Twenty-six asset managers have spent around RMB 2.05bn ($292.8m) buying their own funds, according to a statement from Asset Management Association of China (Amac).
Tianjin-headquartered Tianhong Asset Management is the biggest contributor with RMB 501m, the statement noted. About half owned by Ant Financial, Tianhong AM is the manager of one of the largest money market funds in the world, Yuebao.
Most of the firms in the list are domestic. However, the fund houses with Hong Kong offices include E Fund Management which spent RMB 300m and Harvest Fund Management, which contributed RMB 50m.
Moreover, even though Value Partners does not appear on Amac’s list, the Hong Kong and China subsidiaries have recently invested no less than HK$100m of their house capital into the group’s underlying funds, in particular the Greater China equities and China-focused equities portfolios, according to a spokeswoman for the firm.
FSA contacted China Asset Management which is not on the Amac list. A spokesman said that the firm’s policy prohibits them from buying their own products.
FSA also contacted E Fund Management for more details but the firm declined to comment while Harvest Fund Management, Tianhong AM and Amac were unable to reply in time for publication.
The internal buying comes against the backdrop of China’s onshore markets plung on Monday, the opening day after the extended Chinese New Year holidays as authorities moved to contain the spread of the coronavirus.
The Shanghai Securities Composite Index dropped 8.73% while the Shenzhen Securities Component Index plunged 9.13%, but markets seem to be on the rebound.
Firms declined to comment on why they are investing in their own products, but it could be that they see A-share volatility as a buying opportunity, as suggested in some press releases.
Rachel Wang, Morningstar director of manager research in China, believes that the buying is a demonstration of Chinese fund manager confidence in the market despite the short-term volatility. “This also sends a positive message to the investors that the fund houses are all in this together,” she told FSA.

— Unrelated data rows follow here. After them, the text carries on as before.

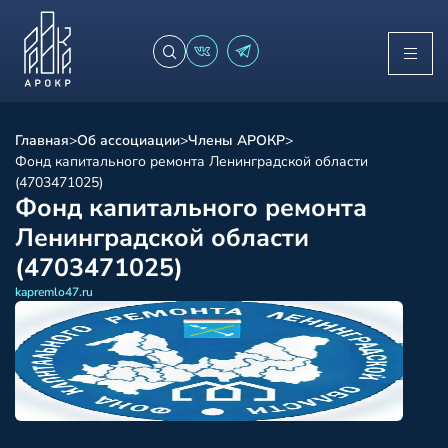
Главная
>
Об ассоциации
>
Члены АРОКР
>
Фонд капитального ремонта Ленинградской области
(4703471025)
Фонд капитального ремонта
Ленинградской области
(4703471025)
kapremlo47.ru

However, another possibility is that the buying is to comply with government instructions to contribute to market stabilisation.
A-share opportunity
“While SARS dented global markets in early 2003, investor sentiment recovered upon control of the outbreak. The MSCI China and Hang Seng Index rose 93% and nearly 50% respectively from the lows in April 2003 after tumbling around 15% from the start of 2003,” according to a statement from Value Partners.
“Based on the experience with SARS, the equity markets will likely recover after the number of confirmed cases fall from peak levels,” the statement noted.
E Fund Management said in a statement that “at present, the market mechanism for A-shares is improving and the valuation is at a low level. The medium- long term still has relatively high investment value. The short-term adjustments caused by the impact of virus have instead brought good investment opportunities in the medium and long term”.
Last Saturday, China’s financial authorities jointly announced a series of measures aiming to boost market liquidity. On Monday, PBOC announced that it would inject RMB 1.2trn ($171.4bn) into the market.
The global spread virus has 24,324 confirmed cases in mainland China to date and 490 people have died, according to the latest report from China’s National Health Commission.
In Hong Kong, there are 18 confirmed cases including one dead, Macau has ten and Taiwan has 11, the report added.